Para estudar o metabolismo do cálcio no organismo dos ratos, Elaine e equipe isolaram células do tecido adiposo “in vitro”, isto é, colocaram os adipócitos – as "células de gordura” – em tubos de ensaio e incubaram neles moléculas de vitamina D. “De fato, verificamos que a vitamina D regula o processo de adipogênese, que é o processo de formação do tecido adiposo. Os adipócitos passaram a se proliferar bem menos sob a ação da vitamina D”, afirmou.
O acúmulo de vitamina D no tecido adiposo ocorre devido à perda da função da leptina, um hormônio responsável, entre outras coisas, pelo metabolismo dessa vitamina. “Com o aumento de peso e de gordura corporal, ocorre hiperleptinemia e, ao mesmo tempo, resistência a esse hormônio, ou seja, ele perde sua função, deixa de controlar a produção da vitamina D e, consequentemente, a ação desta vitamina sobre a regulação da adipogênese. Sem a ação da leptina no tecido adiposo, ocorre muita produção local de vitamina D, por isso em obesos as concentrações de vitamina D dentro do tecido adiposo chegam a ser 10 vezes aumentadas, apesar de estarem reduzidas no soro. O excesso local de vitamina D leva à resistência de sua ação, da mesma forma que ocorre com a leptina”, explicou. “Como a vitamina D é um composto lipossolúvel, isto é, solúvel em gordura, ela é facilmente armazenada no tecido adiposo. No caso dos obesos, ocorre um sequestro da vitamina D do sangue para o tecido adiposo, que se torna ávido em captar essa vitamina.”
A partir do conjunto dessas evidências, Elaine e equipe concluíram que, na obesidade, ocorre de fato deficiência de vitamina D, e que um leve aumento na ingestão alimentar de cálcio melhora o metabolismo desta vitamina e, consequentemente, as desordens metabólicas associadas à obesidade. “No experimento com os ratos, os obesos emagreceram significativamente ao receber a dieta com cálcio, ao terem a ação da vitamina D normalizada, enquanto os ratos do grupo controle, que não estavam acima do peso, não apresentaram perda de peso, pois já tinham níveis normais de vitamina D”, explicou.
“Pelo resultado que encontramos, é importante prestar atenção à ingestão diária de cálcio e vitamina D, que deve ser adequada. A população em geral se alimenta com pouco cálcio e, quando quer perder peso, se preocupa mais com a quantidade de calorias ingeridas do que em melhorar o perfil metabólico e avaliar os micronutrientes”, recomendou Elaine.

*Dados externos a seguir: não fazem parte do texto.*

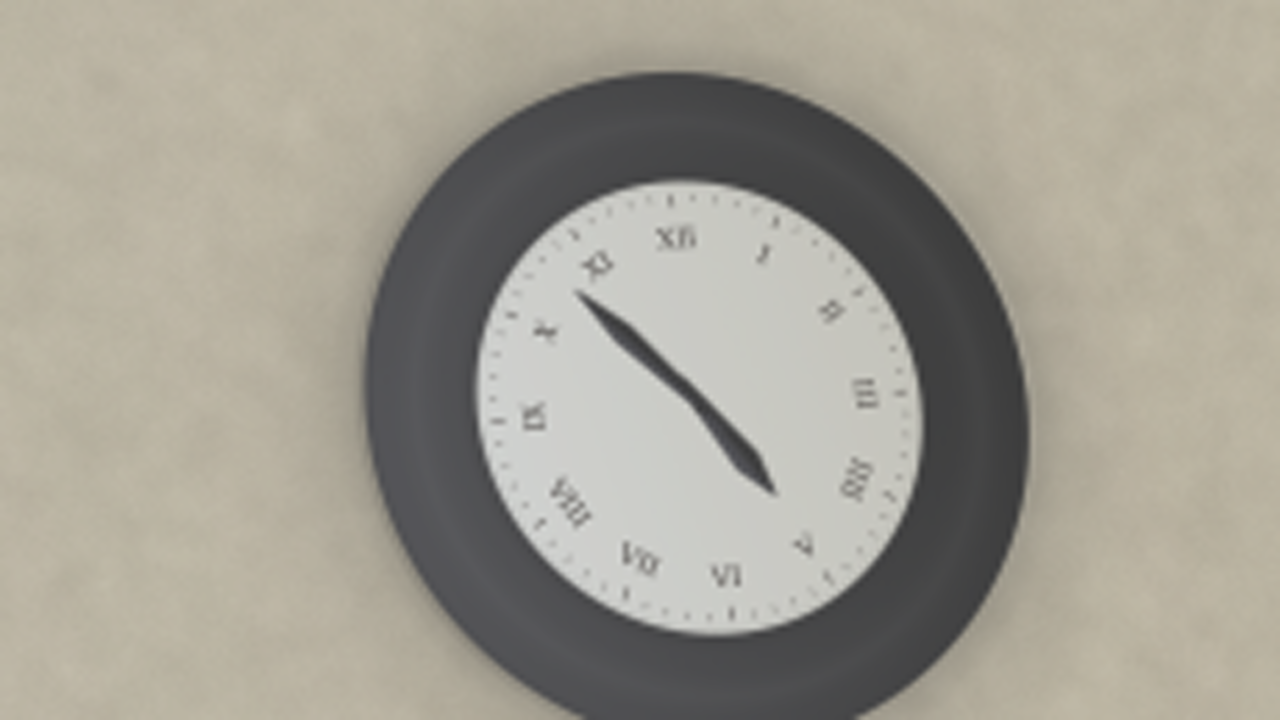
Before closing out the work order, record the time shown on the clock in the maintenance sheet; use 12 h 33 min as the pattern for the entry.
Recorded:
4 h 53 min
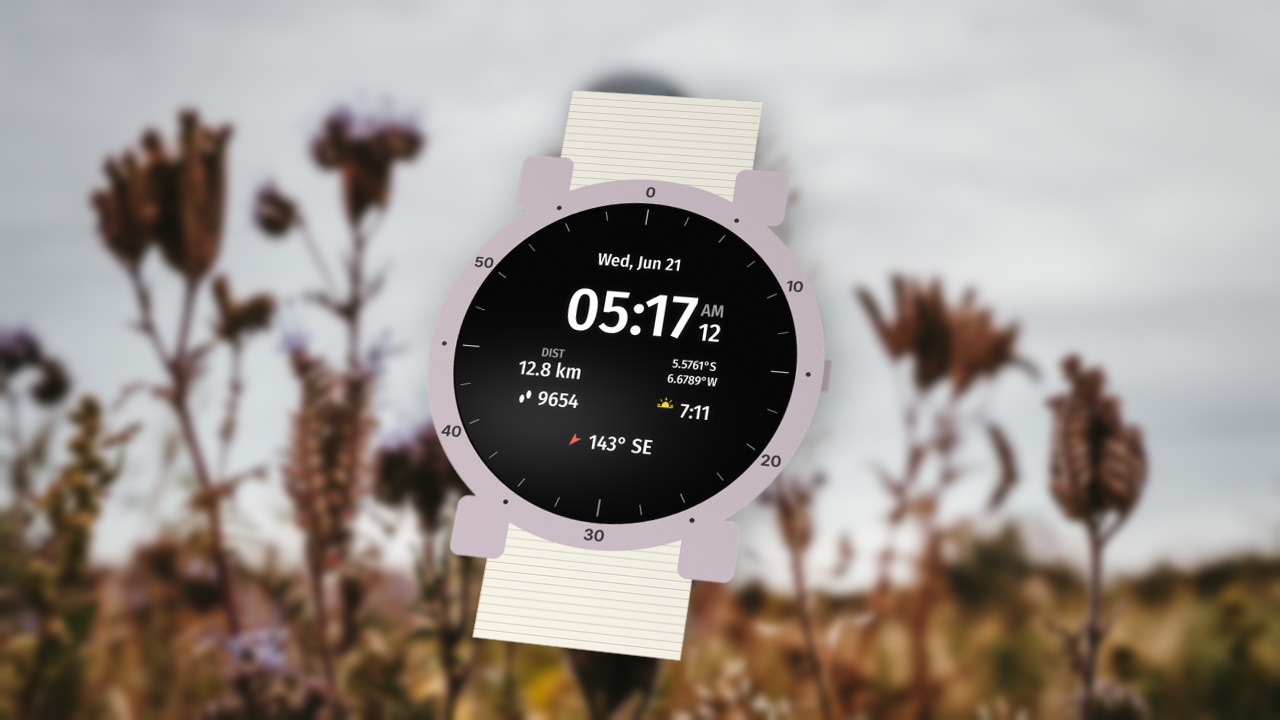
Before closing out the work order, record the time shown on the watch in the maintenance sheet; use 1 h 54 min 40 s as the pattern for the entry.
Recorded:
5 h 17 min 12 s
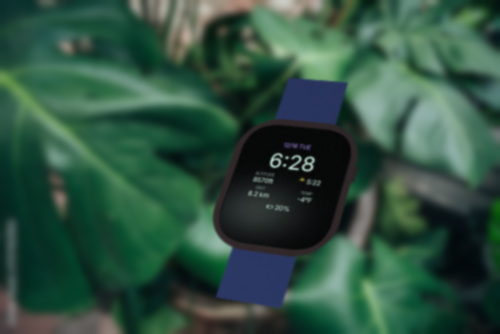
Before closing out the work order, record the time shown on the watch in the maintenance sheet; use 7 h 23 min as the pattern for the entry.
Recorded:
6 h 28 min
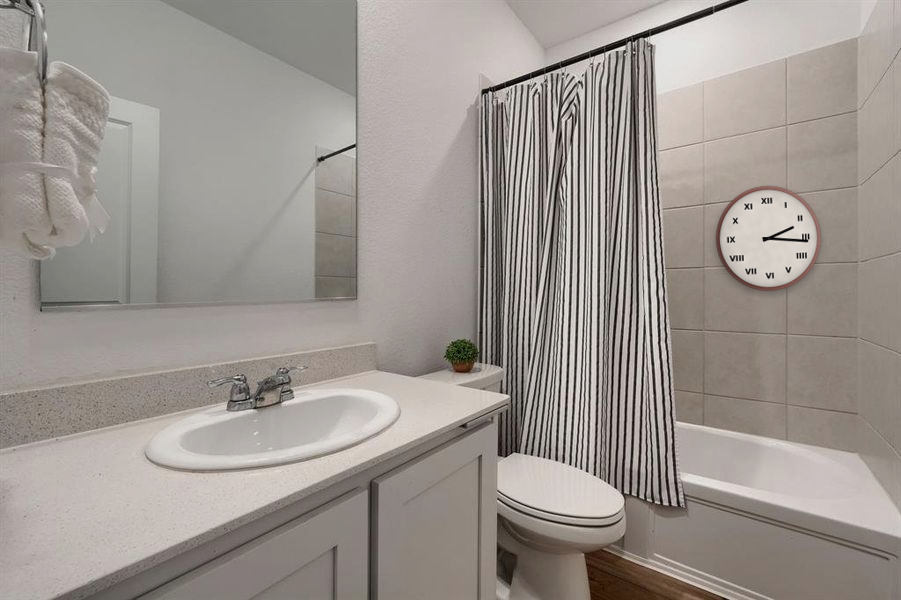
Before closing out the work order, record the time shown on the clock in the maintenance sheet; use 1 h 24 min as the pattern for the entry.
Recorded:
2 h 16 min
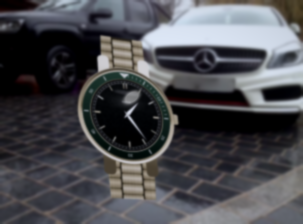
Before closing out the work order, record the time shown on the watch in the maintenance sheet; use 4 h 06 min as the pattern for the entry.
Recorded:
1 h 24 min
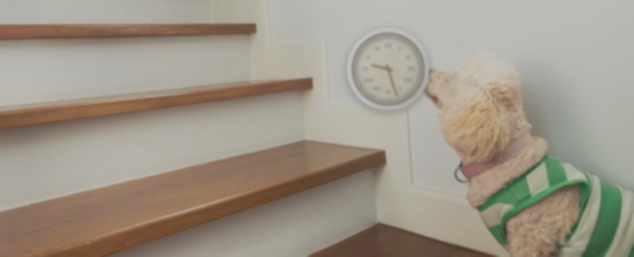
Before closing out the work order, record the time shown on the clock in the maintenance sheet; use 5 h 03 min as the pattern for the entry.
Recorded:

Para ela, a pesquisa pode trazer desdobramentos em outras áreas da saúde. “A descoberta dos mecanismos envolvidos na correção da obesidade pelo tratamento com cálcio, além de servir como estratégia para o desenvolvimento de terapia para a obesidade, pode ser importante no controle de outros distúrbios metabólicos. Parece existir uma íntima relação entre o status da vitamina D e as alterações metabólicas em diferentes patologias crônicas, como o câncer”, concluiu. O estudo rendeu publicações em importantes periódicos científicos, como o Journal of Endocrinology e o British Journal of Nutrition.
A equipe envolvida no projeto conta ainda com a participação dos professores da Uerj e Cientistas do Nosso Estado da FAPERJ Egberto Moura e Patricia Lisboa.